What is asked:
Arrange the lines of the data from the line with "family: Corvidae" to the line with "common name: Juniper haircap moss", both included, as a JSON list of strings with one string per line and blank lines omitted.

Supplied records:

>> Start

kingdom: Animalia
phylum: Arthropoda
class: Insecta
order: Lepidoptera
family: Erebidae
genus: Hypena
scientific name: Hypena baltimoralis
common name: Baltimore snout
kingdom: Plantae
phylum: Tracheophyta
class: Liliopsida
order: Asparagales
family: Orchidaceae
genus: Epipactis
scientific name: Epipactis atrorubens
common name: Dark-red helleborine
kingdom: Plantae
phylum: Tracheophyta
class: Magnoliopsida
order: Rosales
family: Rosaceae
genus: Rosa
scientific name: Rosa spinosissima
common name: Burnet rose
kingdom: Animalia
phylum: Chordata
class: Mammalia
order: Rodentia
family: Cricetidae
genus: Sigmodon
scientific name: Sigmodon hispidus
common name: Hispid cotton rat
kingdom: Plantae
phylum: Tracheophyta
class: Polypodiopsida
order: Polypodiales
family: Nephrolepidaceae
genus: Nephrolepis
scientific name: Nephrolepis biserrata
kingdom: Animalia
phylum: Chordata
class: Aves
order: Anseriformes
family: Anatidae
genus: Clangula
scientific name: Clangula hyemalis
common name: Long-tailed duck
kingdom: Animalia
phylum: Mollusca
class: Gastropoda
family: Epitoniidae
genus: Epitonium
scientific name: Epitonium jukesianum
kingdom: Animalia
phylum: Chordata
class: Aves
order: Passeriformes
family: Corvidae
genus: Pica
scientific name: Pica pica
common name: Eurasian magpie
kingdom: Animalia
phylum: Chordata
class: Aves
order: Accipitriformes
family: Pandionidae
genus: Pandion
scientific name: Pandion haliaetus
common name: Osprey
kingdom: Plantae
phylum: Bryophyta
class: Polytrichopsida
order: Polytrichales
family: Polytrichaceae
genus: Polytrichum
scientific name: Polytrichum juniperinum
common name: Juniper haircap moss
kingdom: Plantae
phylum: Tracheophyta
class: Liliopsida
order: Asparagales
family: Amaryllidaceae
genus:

>> End

Finished task:
[
  "family: Corvidae",
  "genus: Pica",
  "scientific name: Pica pica",
  "common name: Eurasian magpie",
  "kingdom: Animalia",
  "phylum: Chordata",
  "class: Aves",
  "order: Accipitriformes",
  "family: Pandionidae",
  "genus: Pandion",
  "scientific name: Pandion haliaetus",
  "common name: Osprey",
  "kingdom: Plantae",
  "phylum: Bryophyta",
  "class: Polytrichopsida",
  "order: Polytrichales",
  "family: Polytrichaceae",
  "genus: Polytrichum",
  "scientific name: Polytrichum juniperinum",
  "common name: Juniper haircap moss"
]